REQUIRED ACTIONS:
a) Write out the part of the musician's page between "One of the craziest" and "for the tour.", inclusive.
b) According to the musician's page, who composed the clarinet quintet inspired by Gumboot dancing?

PAGE EXCERPT:
::::

One of the craziest things I have done as a classical musician is go on tour with the 70s British rock band, Jethro Tull. It was me and eleven middle-aged men on a tour bus for a month (don’t worry they took very good care of me)! I wrote this song for the tour.

Collaboration is one of the things I love most about playing music, and you can’t get more collaborative than chamber music. This is a clarinet quintet (2 violins, viola, cello, and clarinet) written by a friend and brilliant composer, David Bruce. It’s a piece inspired by Gumboot dancing from South Africa. It’s in two ten minute parts – the first is stirring and melancholy and the second (a set of 5 dances) energizing and invigorating!

I’m part of Lincoln Center’s Mostly Mozart Festival Orchestra in NYC. As a way to connect audiences with their musicians, Lincoln Center’s marketing department created the “Mozart Minute”, videos that highlight a different side of the musician you see on stage. Here is mine.

Here is a commercial I shot for Cotton, you know “The fabric of our lives”. They wanted a real live musician for the ad and they were looking for a rock and roller, but in the end they settled for me — a classical violist!

I have been part of an on going residency at Lee Correctional Institution, a maximum security prison in South Carolina, for three years now. I have seen these men transform through music. It’s been one of the most meaningful experiences in my life thus far. CNN’s Great Big Story did a piece on our work there this year.

It’s 1924 and you’re a Russian composer living in Paris. You receive a commission to write music for a roving Russian ballet troupe about the circus. “Ladies and Gentleman, Boys and Girls, welcome to the circus!”

::::

INPUT DATA:
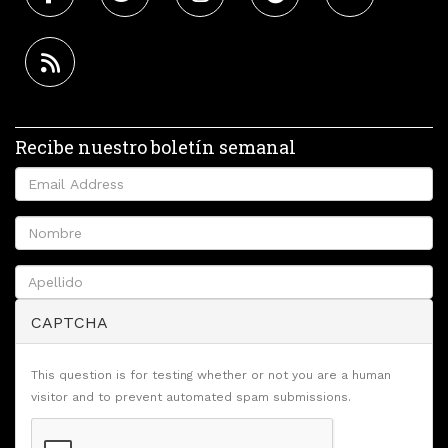
Recibe nuestro boletín semanal
CAPTCHA
This question is for testing whether or not you are a human
visitor and to prevent automated spam submissions.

::::

ANSWERS TO THE TASKS:
a)
One of the craziest things I have done as a classical musician is go on tour with the 70s British rock band, Jethro Tull. It was me and eleven middle-aged men on a tour bus for a month (don’t worry they took very good care of me)! I wrote this song for the tour.

b) David Bruce